Garden Lifestyle

Growing Beautiful Food

Think of growing beautiful food as foreplay to dinner.

If you're growing food anyway, why not make it beautiful, too?   Photo by Jasmine&Roses under the Creative Commons Attribution License 2.0.

While I have you sitting around with garden catalogs planning and creating next season’s vegetable garden, I’d like to remind you that there’s nothing wrong with making it lovely. Functional doesn’t need to exclude beautiful. While I enjoy planting for my sense of taste, smell, or my stomach, I prefer not to leave out one of my favorite senses: sight.

I’m not exactly unique in planting for the eyes, there are some gifted landscape designers out there that blow away any design I can draft up. Still, even if you have a small veggie garden you can make it a beautiful sight before it ends up on your dinner plate.

This is an especially nice idea if you have decided to say, turn the front lawn into a vegetable garden. Ideally, you’d like your garden-on-the-lawn to be a good steward for front yard gardens. I find that people are interested enough to come over and at least see what your front-yard (or back yard) garden is about and when it looks interesting and inviting, more people want to give it a shot themselves.

Make Your Vegetable Garden Beautiful

I know it’s very un-pc to talk about growing things in rows – practically blasphemous because it sounds stuffy. But there’s visual value in cleverly using rows. For me they give me some structure to work with. For instance, if you plant in running rows away from the house, it draws the eye out; making the garden appear longer.

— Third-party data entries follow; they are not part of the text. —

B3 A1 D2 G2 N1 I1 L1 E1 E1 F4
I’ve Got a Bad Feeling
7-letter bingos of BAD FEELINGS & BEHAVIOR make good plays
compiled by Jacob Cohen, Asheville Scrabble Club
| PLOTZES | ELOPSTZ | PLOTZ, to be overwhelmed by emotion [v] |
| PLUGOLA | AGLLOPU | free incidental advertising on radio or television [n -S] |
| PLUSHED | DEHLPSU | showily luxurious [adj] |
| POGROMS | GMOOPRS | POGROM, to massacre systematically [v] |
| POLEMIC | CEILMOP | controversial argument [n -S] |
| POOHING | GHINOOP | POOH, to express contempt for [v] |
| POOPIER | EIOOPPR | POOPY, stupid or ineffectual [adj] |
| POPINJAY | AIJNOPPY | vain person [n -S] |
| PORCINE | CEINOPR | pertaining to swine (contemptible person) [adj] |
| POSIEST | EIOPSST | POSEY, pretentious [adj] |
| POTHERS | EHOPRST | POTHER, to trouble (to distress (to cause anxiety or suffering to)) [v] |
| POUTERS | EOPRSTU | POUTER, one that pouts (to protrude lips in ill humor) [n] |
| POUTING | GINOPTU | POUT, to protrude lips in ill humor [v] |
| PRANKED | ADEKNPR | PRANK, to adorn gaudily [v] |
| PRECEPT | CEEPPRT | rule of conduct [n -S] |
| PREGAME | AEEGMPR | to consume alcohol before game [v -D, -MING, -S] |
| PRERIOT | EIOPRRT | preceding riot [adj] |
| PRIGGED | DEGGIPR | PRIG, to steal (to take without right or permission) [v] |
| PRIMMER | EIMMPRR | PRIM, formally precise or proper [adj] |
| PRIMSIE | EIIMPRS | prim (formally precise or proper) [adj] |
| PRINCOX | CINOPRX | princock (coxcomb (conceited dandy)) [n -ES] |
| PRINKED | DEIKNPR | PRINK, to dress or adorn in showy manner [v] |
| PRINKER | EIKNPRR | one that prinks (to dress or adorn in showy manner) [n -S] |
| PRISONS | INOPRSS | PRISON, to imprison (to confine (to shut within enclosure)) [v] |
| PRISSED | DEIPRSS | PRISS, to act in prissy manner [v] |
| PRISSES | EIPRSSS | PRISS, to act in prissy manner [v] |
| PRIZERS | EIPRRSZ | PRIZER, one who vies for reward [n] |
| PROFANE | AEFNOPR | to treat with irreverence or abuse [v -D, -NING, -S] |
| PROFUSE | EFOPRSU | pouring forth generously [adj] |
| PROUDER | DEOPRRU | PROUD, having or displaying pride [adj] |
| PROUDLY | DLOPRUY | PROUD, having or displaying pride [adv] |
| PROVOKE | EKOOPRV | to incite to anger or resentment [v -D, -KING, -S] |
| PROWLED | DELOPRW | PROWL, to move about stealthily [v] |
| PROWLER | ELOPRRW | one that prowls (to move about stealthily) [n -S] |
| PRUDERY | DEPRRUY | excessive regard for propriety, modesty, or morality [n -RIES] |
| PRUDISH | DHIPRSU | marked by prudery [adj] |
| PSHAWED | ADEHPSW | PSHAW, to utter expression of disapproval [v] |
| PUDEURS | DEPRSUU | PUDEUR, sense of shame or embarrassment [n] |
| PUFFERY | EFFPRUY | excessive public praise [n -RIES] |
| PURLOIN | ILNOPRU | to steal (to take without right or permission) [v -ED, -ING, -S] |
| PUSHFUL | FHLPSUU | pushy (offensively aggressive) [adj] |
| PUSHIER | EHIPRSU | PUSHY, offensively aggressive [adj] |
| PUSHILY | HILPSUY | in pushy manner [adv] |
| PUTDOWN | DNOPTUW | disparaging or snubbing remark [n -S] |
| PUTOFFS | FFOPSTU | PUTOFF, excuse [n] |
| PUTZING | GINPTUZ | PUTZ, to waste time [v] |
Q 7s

Try planting in long curving rows alternating between veggies like chard, green onion, lettuce, and cabbage and companion flowers such as marigolds or coreopsis. This also lengthens the appearance of a border. The different textured of plant leaves and fruit becomes more pronounced when several of the same variety of plant are grown next to one another instead of completely interspersed.

Growing vertically, is always a tremendous visual impact – it changes everything about a landscape. Plus there are plenty of veggies you can train up things such as runner beans, small pumpkins (and other squashes), cucumbers, tomatoes, and peas (inter-planted with sweet peas). This also makes great use of small garden space.

Last, think about trying some different varieties of some of the usual suspects like some purple-striped ‘Dragon’s Tongue’ beans or red cabbage. And by “red”, I mean a gorgeous dusky purple. Don’t forget the unusual-looking veggies like kohlrabi or tomatillos.

Think of growing beautiful food as foreplay to dinner. I know that when I see colorful, healthy and different varieties in a vegetable garden, I can’t wait to get them into the room-of-romance; my kitchen.